Gold prices rose above $1,900 an ounce during these trading moments, today, Tuesday, despite US Treasury yields rising to their highest levels in nearly 16 years.
This comes in conjunction with investors' anticipation of the meeting of central bank governors this week to obtain more clues about the future of interest rates.
Gold and the dollar now
Gold futures rose 0.26% to $1928 an ounce.
While spot gold contracts rose by 0.25% to $1,900 an ounce.
On the other hand, the dollar index fell by 0.15% to 103,050 points.
gold when settling yesterday
Gold futures prices rose at the end of the first sessions of the week, yesterday, Monday, amid investors' anticipation of new signals regarding the future of interest rates during the meeting of central bankers in Jackson Hole.
And the yellow metal contracts for December delivery increased by 0.35%, or the equivalent of $ 6.5, at the close, to $ 1923 an ounce.
A survey of consumer expectations published by the Federal Reserve Bank of New York on Monday showed that the expected wages of respondents to the survey rose to record levels, as the lowest wage they would accept for a job was $78,645,000, from $72,873,000 a year earlier.
The US Federal Reserve is closely following labor market data and wage indicators, due to their importance in its decisions to determine the interest rate in the future.
The beginning of the return to the market
Potential buyers have been waiting to see how far gold can go, and this could be the beginnings of their return to the market, said Clifford Bennett, chief economist at ACY Securities.
He added that any correction of the US dollar from the recent rises may immediately cause strong gains in the gold market.
The yield on the 10-year Treasury note reached its highest level in November 2007, as speculation intensified that the Federal Reserve would keep interest rates higher for longer.
Higher interest rates increase bond yields and strengthen the dollar, making gold less attractive.
Jim Wyckoff, market analyst at Kitco, said that gold purchase requests remain at a reasonable level, but are considered weak at the present time amid speculation about the Fed's continued tightening of monetary policy, as well as the continued rise in Treasury yields.

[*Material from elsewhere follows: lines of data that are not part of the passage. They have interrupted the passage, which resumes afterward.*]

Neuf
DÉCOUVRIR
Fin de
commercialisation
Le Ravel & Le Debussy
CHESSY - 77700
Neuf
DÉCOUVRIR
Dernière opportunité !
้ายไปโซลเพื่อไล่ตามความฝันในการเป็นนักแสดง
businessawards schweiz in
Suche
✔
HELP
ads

The expectations of the federal interest follow-up tool on Investing Saudi Arabia indicated that the odds of increasing interest rates by 25 basis points at the Federal Open Market Committee meeting in November will rise to 35.5% now, from 27.8% at the beginning of last week.
For an outlook on interest rates, comments from Federal Reserve Chairman Jerome Powell on Friday at a meeting of central bankers in Jackson Hole, Wyoming, will be closely watched.
The president is likely to highlight that the Fed has done a good job of lowering headline inflation towards its target range, Bennett said. This may be enough to relieve some of the interest rate pressures on the gold market.
Declining fears of a US slowdown and rising bond yields have eroded the appeal of traditional safe-haven exchange-traded funds (ETFs) this year. The SPDR Gold Trust, the world's largest gold-backed fund, resumed outflows on Monday.
other metals
Elsewhere, spot silver fell 0.3% to $23.29 an ounce and platinum rose 0.1% to $909.89. Palladium fell 0.1% to $1,243.69.